▸ **Required action**: Revise the stretch of the template excerpt below from "warnNotification = test" through "with above example)", replacing "myActionBody" with "alertBody".

Segment Start: Excerpted passage

This can be combined with makeSlice
to build slices to then seralize to JSON. For example:
notification test {
actionBody = myActionBody
post = http://localhost:2345
contentType = application/json
}
alert test {
template = test
$seriesA = series("host=server01", epoch(), 1)
$seriesB = series("host=server02", epoch(), 2)
warn = avg(merge($seriesA, $seriesB))
warnNotification = test
}
template test {
subject = ``
body = ``
myActionBody = `
{{- $s := makeSlice -}}
{{- range $x := .States -}}
{{- $s = append $s (index $x.Events 0).Time -}}
{{- end -}}
{{- $s | json }}
`
}
# Mixed Type matrix example (can be used with above example)
template test {
subject = ``
body = ``
myActionBody = `
{{- $s := makeSlice -}}
{{- range $x := .States -}}
{{- range $a := $x.Actions }}
{{- $s = append $s (makeSlice $a.Time $a.User $a.Message $a.Type) -}}
{{- end -}}
{{- end -}}
{{- $s | json }}
`
}
bytes
converts a number of bytes into a human readable number with a postfix (such as KB or MB). Conversions are base ten and not base two.

Segment End: Excerpted passage
Segment Start: Provided records

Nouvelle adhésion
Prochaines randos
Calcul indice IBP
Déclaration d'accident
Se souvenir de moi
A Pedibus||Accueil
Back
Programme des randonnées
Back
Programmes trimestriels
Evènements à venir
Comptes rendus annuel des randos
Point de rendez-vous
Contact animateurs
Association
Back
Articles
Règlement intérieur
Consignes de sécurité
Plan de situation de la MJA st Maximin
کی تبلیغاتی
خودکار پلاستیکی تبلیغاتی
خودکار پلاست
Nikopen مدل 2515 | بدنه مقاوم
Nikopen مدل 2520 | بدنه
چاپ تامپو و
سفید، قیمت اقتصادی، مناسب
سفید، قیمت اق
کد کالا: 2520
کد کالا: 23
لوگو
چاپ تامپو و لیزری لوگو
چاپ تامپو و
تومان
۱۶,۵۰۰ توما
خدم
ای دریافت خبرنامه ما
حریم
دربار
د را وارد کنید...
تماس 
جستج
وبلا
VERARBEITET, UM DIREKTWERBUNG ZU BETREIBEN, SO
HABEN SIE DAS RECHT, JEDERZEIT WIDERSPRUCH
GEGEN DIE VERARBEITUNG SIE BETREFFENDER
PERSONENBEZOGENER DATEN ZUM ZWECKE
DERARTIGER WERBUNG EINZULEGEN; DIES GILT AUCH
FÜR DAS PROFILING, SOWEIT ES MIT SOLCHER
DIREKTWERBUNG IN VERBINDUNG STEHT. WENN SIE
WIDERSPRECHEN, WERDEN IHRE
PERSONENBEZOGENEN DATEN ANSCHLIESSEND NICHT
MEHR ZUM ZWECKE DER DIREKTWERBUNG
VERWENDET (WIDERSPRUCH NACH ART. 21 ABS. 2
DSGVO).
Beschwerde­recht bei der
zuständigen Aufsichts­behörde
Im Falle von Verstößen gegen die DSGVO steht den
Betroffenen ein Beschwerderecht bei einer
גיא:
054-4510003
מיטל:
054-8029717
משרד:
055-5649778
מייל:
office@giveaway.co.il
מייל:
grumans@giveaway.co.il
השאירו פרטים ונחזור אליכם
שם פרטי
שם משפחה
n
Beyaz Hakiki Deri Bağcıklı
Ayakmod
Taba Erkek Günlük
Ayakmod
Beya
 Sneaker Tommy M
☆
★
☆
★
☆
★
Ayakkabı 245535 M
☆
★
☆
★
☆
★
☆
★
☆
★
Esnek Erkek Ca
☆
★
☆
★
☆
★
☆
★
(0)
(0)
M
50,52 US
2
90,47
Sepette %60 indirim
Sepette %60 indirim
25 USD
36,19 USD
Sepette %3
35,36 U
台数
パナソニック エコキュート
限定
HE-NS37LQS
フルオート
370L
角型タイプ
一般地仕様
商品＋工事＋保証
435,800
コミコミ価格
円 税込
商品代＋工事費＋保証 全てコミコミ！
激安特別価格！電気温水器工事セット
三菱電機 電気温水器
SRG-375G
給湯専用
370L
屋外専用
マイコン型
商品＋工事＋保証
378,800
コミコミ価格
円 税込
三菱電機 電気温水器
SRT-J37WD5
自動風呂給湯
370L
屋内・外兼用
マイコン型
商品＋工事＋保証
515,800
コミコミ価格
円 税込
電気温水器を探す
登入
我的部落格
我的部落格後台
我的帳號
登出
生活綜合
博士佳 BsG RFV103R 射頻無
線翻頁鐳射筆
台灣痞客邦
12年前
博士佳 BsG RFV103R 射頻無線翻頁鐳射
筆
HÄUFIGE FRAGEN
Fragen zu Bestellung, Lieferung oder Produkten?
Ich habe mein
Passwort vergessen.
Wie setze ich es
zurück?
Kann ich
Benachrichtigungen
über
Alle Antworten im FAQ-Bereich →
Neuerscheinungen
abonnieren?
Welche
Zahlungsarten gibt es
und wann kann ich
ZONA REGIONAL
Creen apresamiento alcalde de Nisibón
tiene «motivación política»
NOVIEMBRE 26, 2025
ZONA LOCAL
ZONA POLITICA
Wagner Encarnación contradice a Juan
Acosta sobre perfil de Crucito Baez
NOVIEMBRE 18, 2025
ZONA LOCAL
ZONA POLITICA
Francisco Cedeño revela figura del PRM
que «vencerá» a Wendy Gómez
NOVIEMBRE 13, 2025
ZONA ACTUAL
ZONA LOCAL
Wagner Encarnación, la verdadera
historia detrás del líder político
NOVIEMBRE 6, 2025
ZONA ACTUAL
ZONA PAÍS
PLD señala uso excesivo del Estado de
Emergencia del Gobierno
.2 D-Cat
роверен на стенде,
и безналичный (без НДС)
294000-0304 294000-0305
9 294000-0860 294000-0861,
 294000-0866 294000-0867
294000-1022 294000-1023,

Segment End: Provided records

▸ **Response area**:
warnNotification = test
}
template test {
subject = ``
body = ``
alertBody = `
{{- $s := makeSlice -}}
{{- range $x := .States -}}
{{- $s = append $s (index $x.Events 0).Time -}}
{{- end -}}
{{- $s | json }}
`
}
# Mixed Type matrix example (can be used with above example)